Segment Start: Material supplied
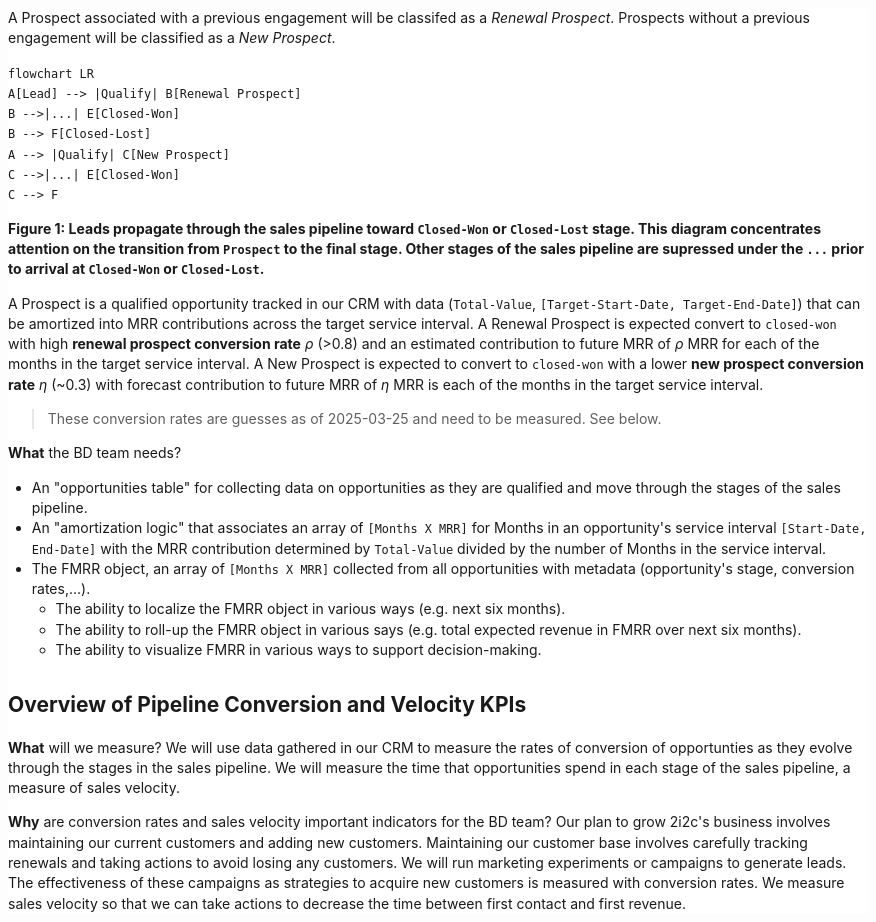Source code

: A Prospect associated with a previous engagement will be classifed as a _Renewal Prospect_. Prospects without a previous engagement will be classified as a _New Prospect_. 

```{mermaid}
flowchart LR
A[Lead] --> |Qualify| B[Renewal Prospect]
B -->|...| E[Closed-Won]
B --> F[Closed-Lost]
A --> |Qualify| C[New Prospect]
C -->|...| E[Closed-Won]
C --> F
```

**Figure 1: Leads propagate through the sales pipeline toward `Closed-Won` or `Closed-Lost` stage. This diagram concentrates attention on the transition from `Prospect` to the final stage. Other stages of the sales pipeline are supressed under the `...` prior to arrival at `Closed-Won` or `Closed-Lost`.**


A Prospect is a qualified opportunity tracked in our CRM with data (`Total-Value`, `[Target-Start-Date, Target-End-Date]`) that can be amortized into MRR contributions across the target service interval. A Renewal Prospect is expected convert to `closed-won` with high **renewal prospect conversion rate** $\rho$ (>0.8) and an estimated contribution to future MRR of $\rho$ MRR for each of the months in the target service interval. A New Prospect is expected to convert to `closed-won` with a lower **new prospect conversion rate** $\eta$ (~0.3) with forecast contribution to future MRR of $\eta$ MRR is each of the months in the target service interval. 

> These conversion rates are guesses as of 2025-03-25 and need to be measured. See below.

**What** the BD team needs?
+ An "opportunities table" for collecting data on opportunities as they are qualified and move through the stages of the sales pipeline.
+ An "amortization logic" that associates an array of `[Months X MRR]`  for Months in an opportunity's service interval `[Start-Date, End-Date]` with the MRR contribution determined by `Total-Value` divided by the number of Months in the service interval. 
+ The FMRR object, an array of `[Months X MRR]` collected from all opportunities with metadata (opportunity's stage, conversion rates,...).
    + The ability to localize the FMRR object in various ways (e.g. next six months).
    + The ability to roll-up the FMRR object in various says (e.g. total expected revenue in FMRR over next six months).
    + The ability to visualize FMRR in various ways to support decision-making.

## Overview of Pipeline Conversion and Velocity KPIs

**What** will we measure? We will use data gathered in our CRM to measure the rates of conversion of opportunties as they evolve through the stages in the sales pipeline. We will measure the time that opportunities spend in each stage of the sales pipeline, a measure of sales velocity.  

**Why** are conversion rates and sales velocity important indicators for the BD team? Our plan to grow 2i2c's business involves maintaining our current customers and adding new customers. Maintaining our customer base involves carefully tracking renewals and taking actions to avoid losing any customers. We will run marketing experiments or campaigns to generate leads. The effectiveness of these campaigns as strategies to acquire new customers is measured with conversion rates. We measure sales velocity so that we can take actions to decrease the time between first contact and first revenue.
Segment End: Material supplied
__What you have to do__. Show every line of the data that includes the string "ways".

__Written answer__.
    + The ability to localize the FMRR object in various ways (e.g. next six months).
    + The ability to visualize FMRR in various ways to support decision-making.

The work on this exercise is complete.